By Nick O’Brien
In a recent article in the Journal of Social Welfare and Family Law (‘The ombudsman as democratic alternative: reading the EU Consumer ADR Directive in the light of the PASC reports’, 37 (2015) 274-282) I argued that ombuds – or at least those who still aspire to some sort of ‘public’ function – should not be seduced by the EU ADR Directive into a purely consumerist malaise.
It will be very tempting no doubt to position the ombuds institution as just another option that broadly fits the ADR bill and to see ‘dispute resolution’ as the end all and be all, with volume, speed and modest financial redress the sole markers of success.
That would be a pity. Negotiated justice is no doubt a viable and necessary alternative to adjudication by the courts in some situations. But it is not always the only, or even the most desirable, alternative. The ombuds institution sits somewhere between the two extremes of ADR and judicial decision-making. Unlike ADR entities, ombuds do actually make decisions; and unlike the courts, they normally do so by following a process that is relatively informal and inquisitorial.
At its best, the ombuds role is more than anything a democratic means of responding to citizen grievance. It does not assume that the only thing to do in the face of an individual dispute is resolve it as quickly as possible, if necessary by sweeping it under the carpet, so as to ensure a return to business as usual. Instead, the ombuds is equipped with the means to engage citizens in a deliberative process of adjudication that ultimately seeks to serve the longer-term common good rather than satisfy short-term individual demand. To that extent, an ombuds investigation and decision should always be a means to an end rather than an end in itself.

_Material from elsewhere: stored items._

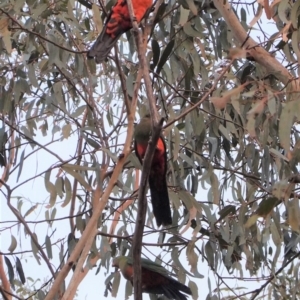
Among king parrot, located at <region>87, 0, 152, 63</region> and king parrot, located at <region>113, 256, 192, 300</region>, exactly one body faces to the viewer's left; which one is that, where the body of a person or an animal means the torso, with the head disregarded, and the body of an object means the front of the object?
king parrot, located at <region>113, 256, 192, 300</region>

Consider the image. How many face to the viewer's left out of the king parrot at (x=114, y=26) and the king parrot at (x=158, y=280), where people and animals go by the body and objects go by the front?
1

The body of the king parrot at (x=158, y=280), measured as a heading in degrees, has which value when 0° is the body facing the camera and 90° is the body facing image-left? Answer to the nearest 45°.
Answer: approximately 90°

Of course, the consumerist approach appears to have the tide of history on its side and to be in keeping with the zeitgeist. But the cloak of modernity is in fact an illusion, a version of the emperor’s new clothes. Nearly everything we know about the way organisations function now tells us that they are ‘post-bureaucratic’ and ‘performance based’, exemplars of the new governance rather than the old command and control model.

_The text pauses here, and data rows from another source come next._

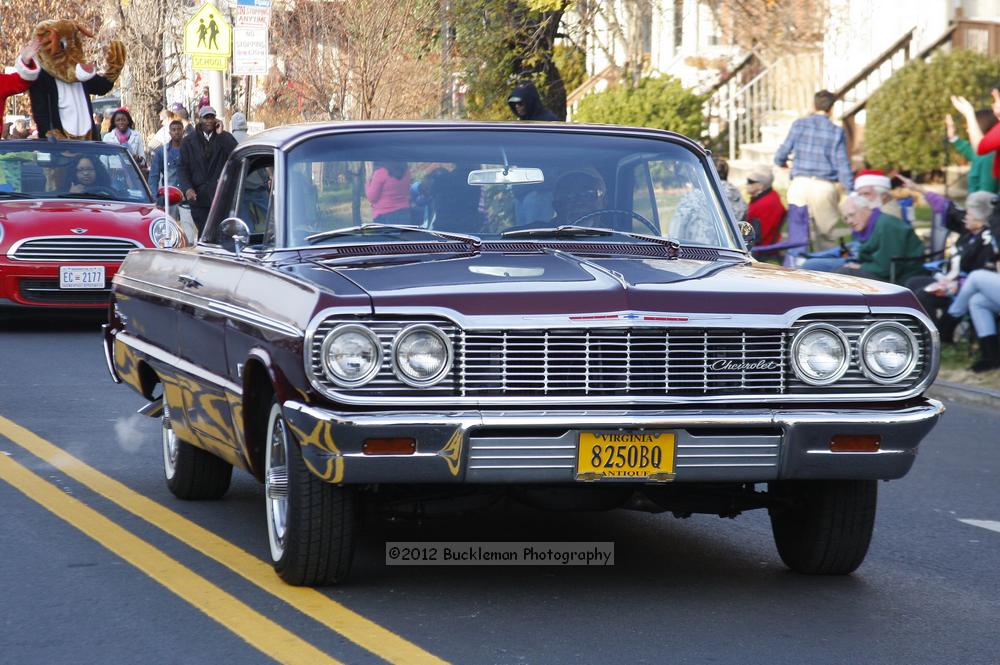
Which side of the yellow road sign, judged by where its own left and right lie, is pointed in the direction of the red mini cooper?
front

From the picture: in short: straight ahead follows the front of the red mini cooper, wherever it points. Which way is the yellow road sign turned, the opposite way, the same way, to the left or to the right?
the same way

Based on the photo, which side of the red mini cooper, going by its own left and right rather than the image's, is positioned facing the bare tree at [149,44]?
back

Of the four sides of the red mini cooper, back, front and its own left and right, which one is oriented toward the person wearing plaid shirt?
left

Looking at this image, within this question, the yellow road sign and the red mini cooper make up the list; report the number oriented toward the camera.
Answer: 2

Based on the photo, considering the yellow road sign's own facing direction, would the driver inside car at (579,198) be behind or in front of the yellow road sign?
in front

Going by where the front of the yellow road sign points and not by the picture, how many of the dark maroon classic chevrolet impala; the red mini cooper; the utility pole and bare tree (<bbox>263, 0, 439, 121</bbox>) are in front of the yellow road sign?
2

Such characteristics have led to new forms of reflexive regulation, characterised by ‘soft law’ and deliberative or experimentalist adjudication rather than hard law and definitive non-revisable decision-making in a formal hearing context. To that extent the judicial approach is indeed under threat, but not the need for adjudication as such. The underlying jurisprudence of a durable, and democratic, alternative is rooted in legal pragmatism rather than any rival form of legal liberalism that privileges individual dispute resolution at the expense of richer public benefit.

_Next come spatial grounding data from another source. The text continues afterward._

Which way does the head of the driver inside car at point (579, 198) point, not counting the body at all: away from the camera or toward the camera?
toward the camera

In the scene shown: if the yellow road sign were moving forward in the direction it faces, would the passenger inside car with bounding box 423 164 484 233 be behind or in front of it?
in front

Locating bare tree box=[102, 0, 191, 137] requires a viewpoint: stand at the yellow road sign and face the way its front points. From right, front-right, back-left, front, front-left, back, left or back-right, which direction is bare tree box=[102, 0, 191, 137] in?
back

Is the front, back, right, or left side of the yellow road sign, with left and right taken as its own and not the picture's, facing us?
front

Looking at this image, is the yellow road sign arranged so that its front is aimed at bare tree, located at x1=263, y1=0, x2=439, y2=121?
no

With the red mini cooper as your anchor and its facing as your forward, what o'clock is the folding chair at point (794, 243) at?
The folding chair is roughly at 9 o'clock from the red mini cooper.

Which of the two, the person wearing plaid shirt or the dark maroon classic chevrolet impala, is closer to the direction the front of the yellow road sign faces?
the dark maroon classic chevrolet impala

The classical ombuds is, subject to some discrete but necessary reform, ideally suited to serve the needs of adjudication in this ‘new governance’ context. The reports of the Public Administration Select Committee on the PHSO in 2014 gently nudged the institution in that direction, with their emphasis on active participation and access, on the importance of disseminating decisions more widely so to as to embed principles as norms, and on the need for increased transparency about the way in which the ombuds fits into the ‘system’ in its entirety, conceived as a co-ordinated and coherent whole.
It would be unfortunate, and ironic, if in the short-sighted scramble to grab a piece of the ADR action, the ombuds community unwittingly hitched itself to a somewhat impoverished bandwagon which has already been overtaken by organisational design and regulatory theory, not least when the ombuds has the potential to constitute a richer, more truly democratic response to citizen grievance.
Nick O’Brien was Specialist Adviser to the Public Administration Select Committee 2013-2014.